The plaintiff Christopher Butler, then 11 years old, was injured when he dove off a swimming pool slide into the shallow end of the pool. The pool was located on residential property owned by the defendant Sal Trígona. However, the complaint erroneously alleges that the defendant Pamela Trígona was a co-owner of the property. Sal Trígona leased the property to the defendants John Passaro and Susan Passaro. The lease provided that the Passaros were "responsible for upkeep of pool and motor”. The plaintiffs seek damages as a result, among other things, of the defective design of the pool and slide. The Supreme Court granted summary judgment in favor of the Trígonas and we now affirm.

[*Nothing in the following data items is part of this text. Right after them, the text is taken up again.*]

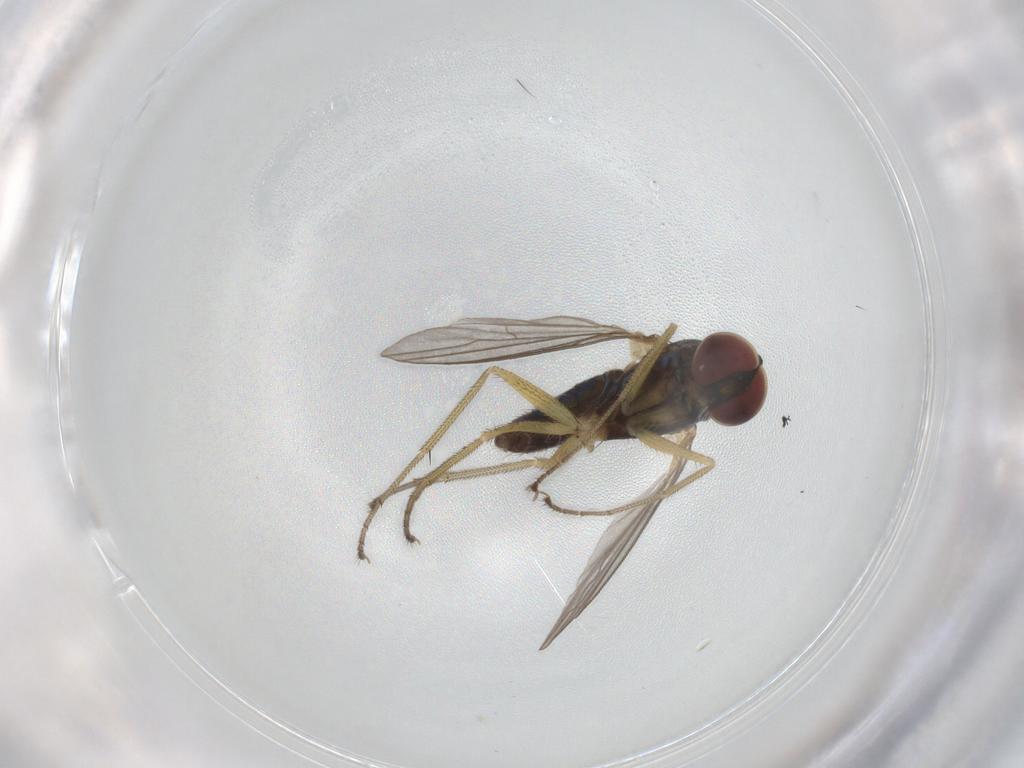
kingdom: Animalia
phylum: Arthropoda
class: Insecta
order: Diptera
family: Dolichopodidae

"It is well settled that an owner-lessor 'is not liable in negligence for conditions upon the land after the transfer of possession and control’ * * * This rule extends to structural defects in existence when the lessee takes possession” (Mancini v Cappiello Realty Corp., 144 AD2d 154, 155, quoting from Bellen v Lomanto, 125 AD2d 905). An owner may be liable, however, for injuries caused by defective or dangerous conditions upon the leased premises if the owner has retained control over the premises (see, Hecht v Vanderbilt Assocs., 141 AD2d 696, 699). Because the maintenance of the pool was the sole responsibility of the Passaros, the Trígonas cannot be held liable to the plaintiffs. Thompson, J. P., Brown, Kunzeman and Rosenblatt, JJ., concur.